Diyarbakır ve Şanlıurfa illeri arasında bulunan Karacadağ Yaylası’nda mevsimsel göç süreci sona erdi. Bahar ve yaz aylarında hayvancılık yapan göçer ailelerin konakladığı yaylada, havaların erken soğuması ve kar yağışının başlamasıyla birlikte dönüş hareketliliği yaşandı.

Yaklaşık 1952 metre rakıma sahip olan ve sönmüş bir volkan özelliği taşıyan Karacadağ, 8 bin kilometrekarelik geniş alanıyla Güneydoğu Anadolu Bölgesi’nin en önemli yaylaları arasında yer alıyor. Diyarbakır Havzası ile Şanlıurfa Platosu arasında konumlanan dağ, hardal, çoban çantası, yabani kiraz, çitlembik, tere ve kengerin de aralarında bulunduğu 600’den fazla endemik bitki türüne ev sahipliği yapıyor. Bu zengin flora, hem küçükbaş hayvancılıkla uğraşan göçerler hem de arıcılar için bölgeyi cazip hale getiriyor.

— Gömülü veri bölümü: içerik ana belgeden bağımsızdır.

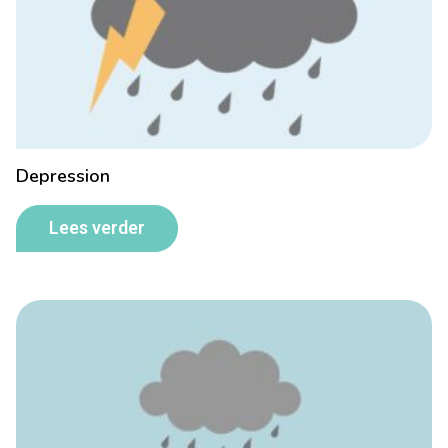
Depression
Lees verder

Bahar Aylarında Zorlu Yolculuk
Göçer aileler her yıl nisan ayında zorlu bir yolculukla Karacadağ’ın yüksek kesimlerine çıkıyor. Keçi ve koyun sürüleri, çoğunlukla ailenin genç bireyleri tarafından yaya olarak yaylaya götürülürken, yolculuk iki ila üç gün sürebiliyor. Ailenin diğer fertleri ise eşyalarını araçlarla önceden taşıyarak çadırlarını kuruyor ve yaşam alanlarını hazırlıyor.

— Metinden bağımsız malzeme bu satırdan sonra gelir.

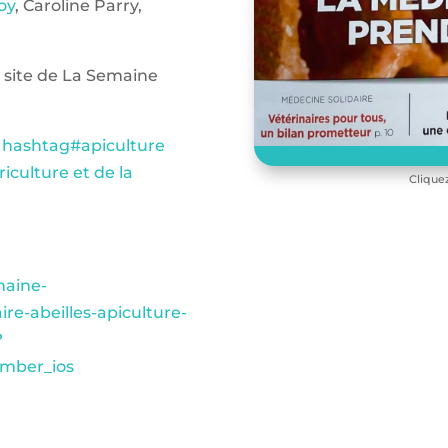
oy
, Caroline Parry,
e site de La Semaine
hashtag
#
apiculture
riculture et de la
Clique
maine-
e-abeilles-apiculture-
?
mber_ios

Yaz boyunca yaylada kalan göçerler, hayvanlarını endemik bitkilerle beslerken çok sayıda kaynak suyundan da faydalanıyor. Bu doğal koşullar, özellikle küçükbaş hayvanların verimini artırıyor.
Soğuk Hava Dönüşü Hızlandırdı
Yaylada geceleri hava sıcaklığının 1 dereceye kadar düşmesi ve kar yağışının başlamasıyla birlikte göçerler dönüş hazırlıklarını tamamladı. Çadırlar söküldü, hayvanlar köylere indirildi. Göçer aileler, kış aylarını köylerindeki evlerinde geçirerek hayvanlarını ahırlarda besleyecek.

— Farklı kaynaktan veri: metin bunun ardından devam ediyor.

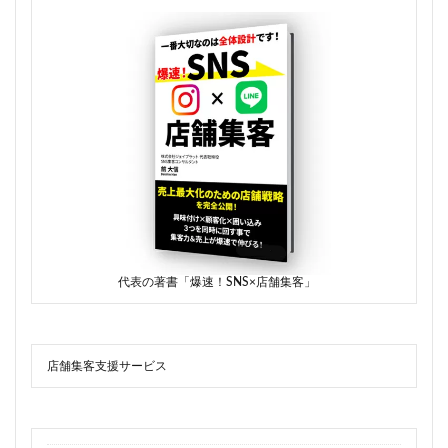
代表の著書「爆速！SNS×店舗集客」
店舗集客支援サービス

20 Metrekarelik Çadırlarda Yaşam
Yayla yaşamında göçer aileler, birkaç çadırdan oluşan sade bir düzen kuruyor. Çadırlardan biri mutfak olarak kullanılırken, soğuk havalarda hayvanlar için ayrı bir çadır ayrılıyor. Yaklaşık 20 metrekarelik çadırda sürdürülen yaşamda, yer yatakları ve yün yorganlar dikkat çekiyor.
Doğal Beslenme, Doğal Yaşam
Göçerler, keçi ve koyunlardan elde ettikleri sütü peynir ve yoğurda dönüştürerek tüketiyor ya da satıyor. Yünler ise yatak ve yorgan yapımında kullanılıyor. Çadırların çevresinde kümes hayvanları beslenirken, arıcılıkla uğraşan ailelerin doğal bal üretimi de yaylada öne çıkıyor.

Güneş enerjisiyle elektrik ihtiyacını karşılayan bazı aileler, mini buzdolaplarıyla gıdalarını muhafaza edebiliyor. Odun ateşinde pişirilen yemekler ve yöreye özgü Karacadağ pirinci, yayla sofralarının vazgeçilmezleri arasında yer alıyor.
Bahar İçin Geri Sayım
Göçer aileler, kış aylarını köylerinde geçirdikten sonra nisan ayı başında yeniden Karacadağ Yaylası’na çıkmaya hazırlanıyor. Her yıl tekrarlanan bu döngü, hem bölgenin kültürel mirasını yaşatıyor hem de geleneksel hayvancılığın sürdürülmesine katkı sağlıyor.